- **WORK ORDER A**
In the wild betta supplier thread, which four Betta species is the original poster trying to source?
- **WORK ORDER B**
Please transcribe the wild betta supplier thread word for word, between "## Tris Gorman (10" and "for the operation.", inclusive.

- **SUPPLIED TEXT**
# Wild Betta Supplier



## Tris Gorman (8 Aug 2018)

Hello, 

I'm trying to find a supplier for Bettas, specifically Channoides, Rutilans, Coccina and Hendra; if anyone can give any info it would be much appreciated. 

Thanks


----------



## Hooky (8 Aug 2018)

Try Colin Dunlop @ the fish hut, thats where my wild bettas have come from


----------



## Tris Gorman (8 Aug 2018)

Thanks, does he have contact info or do I just go through his fb page ?


----------



## greenmac75 (9 Aug 2018)

Chen's betta on Facebook do wilds occasionally, but they take requests. I have had a couple from them.


----------



## Tris Gorman (9 Aug 2018)

Okay thanks for the info


----------



## alto (10 Aug 2018)

Tris Gorman said:


> Thanks, does he have contact info or do I just go through his fb page ?


It’s worth joining his FB page as several members breed & post offspring through the site 

True B hendra are infrequent on the fish lists or very expensive


----------



## Tris Gorman (10 Aug 2018)

alto said:


> It’s worth joining his FB page as several members breed & post offspring through the site
> 
> True B hendra are infrequent on the fish lists or very expensive



Okay thank you; not too worried about prices, just moving and setting up a beta room so would like to get multiple species to fill up seperate tanks for the operation.


----------

- **EXERCISE DATA**

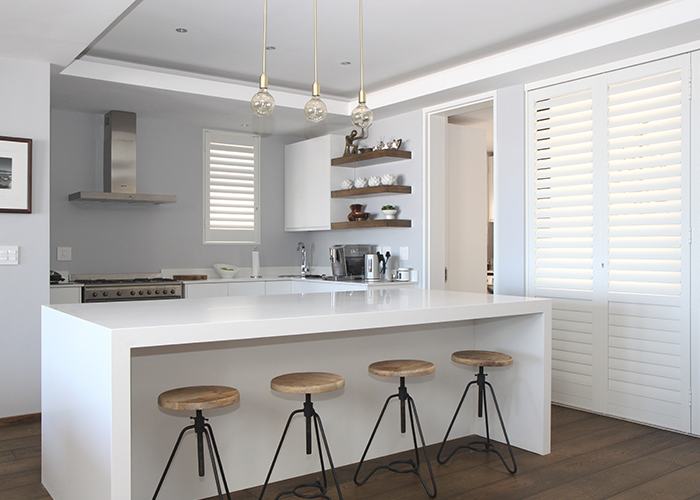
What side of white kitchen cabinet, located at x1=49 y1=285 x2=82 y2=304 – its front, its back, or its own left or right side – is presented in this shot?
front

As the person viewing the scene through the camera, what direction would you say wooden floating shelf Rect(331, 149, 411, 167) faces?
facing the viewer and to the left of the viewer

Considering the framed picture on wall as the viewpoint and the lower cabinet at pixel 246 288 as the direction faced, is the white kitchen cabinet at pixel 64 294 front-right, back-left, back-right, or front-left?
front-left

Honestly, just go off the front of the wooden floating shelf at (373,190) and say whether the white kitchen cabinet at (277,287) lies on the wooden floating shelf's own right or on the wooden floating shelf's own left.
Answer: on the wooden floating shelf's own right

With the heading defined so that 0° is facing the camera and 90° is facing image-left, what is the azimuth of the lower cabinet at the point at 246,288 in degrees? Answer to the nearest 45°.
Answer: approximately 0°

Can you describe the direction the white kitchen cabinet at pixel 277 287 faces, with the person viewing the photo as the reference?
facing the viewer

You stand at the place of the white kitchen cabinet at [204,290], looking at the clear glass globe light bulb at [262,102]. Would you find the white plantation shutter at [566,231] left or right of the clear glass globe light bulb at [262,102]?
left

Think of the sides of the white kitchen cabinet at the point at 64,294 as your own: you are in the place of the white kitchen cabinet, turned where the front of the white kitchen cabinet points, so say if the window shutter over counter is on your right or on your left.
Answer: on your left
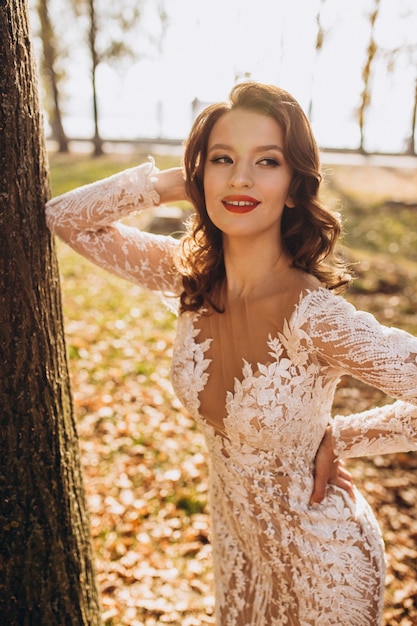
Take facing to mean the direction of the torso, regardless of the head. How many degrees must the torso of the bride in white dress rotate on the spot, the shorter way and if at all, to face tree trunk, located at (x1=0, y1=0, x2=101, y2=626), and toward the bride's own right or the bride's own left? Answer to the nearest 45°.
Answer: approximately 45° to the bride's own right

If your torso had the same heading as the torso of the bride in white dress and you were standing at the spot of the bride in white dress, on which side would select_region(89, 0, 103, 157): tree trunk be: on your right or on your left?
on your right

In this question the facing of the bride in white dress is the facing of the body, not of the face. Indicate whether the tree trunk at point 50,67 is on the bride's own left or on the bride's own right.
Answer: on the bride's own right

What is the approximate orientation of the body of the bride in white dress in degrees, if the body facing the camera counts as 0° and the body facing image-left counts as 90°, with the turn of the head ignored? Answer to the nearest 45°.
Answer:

- **WRITTEN SOLUTION A**
Channoides, Rutilans, Coccina and Hendra.

- **WRITTEN SOLUTION B**
## Tris Gorman (10 Aug 2018)

alto said:


> It’s worth joining his FB page as several members breed & post offspring through the site
> 
> True B hendra are infrequent on the fish lists or very expensive



Okay thank you; not too worried about prices, just moving and setting up a beta room so would like to get multiple species to fill up seperate tanks for the operation.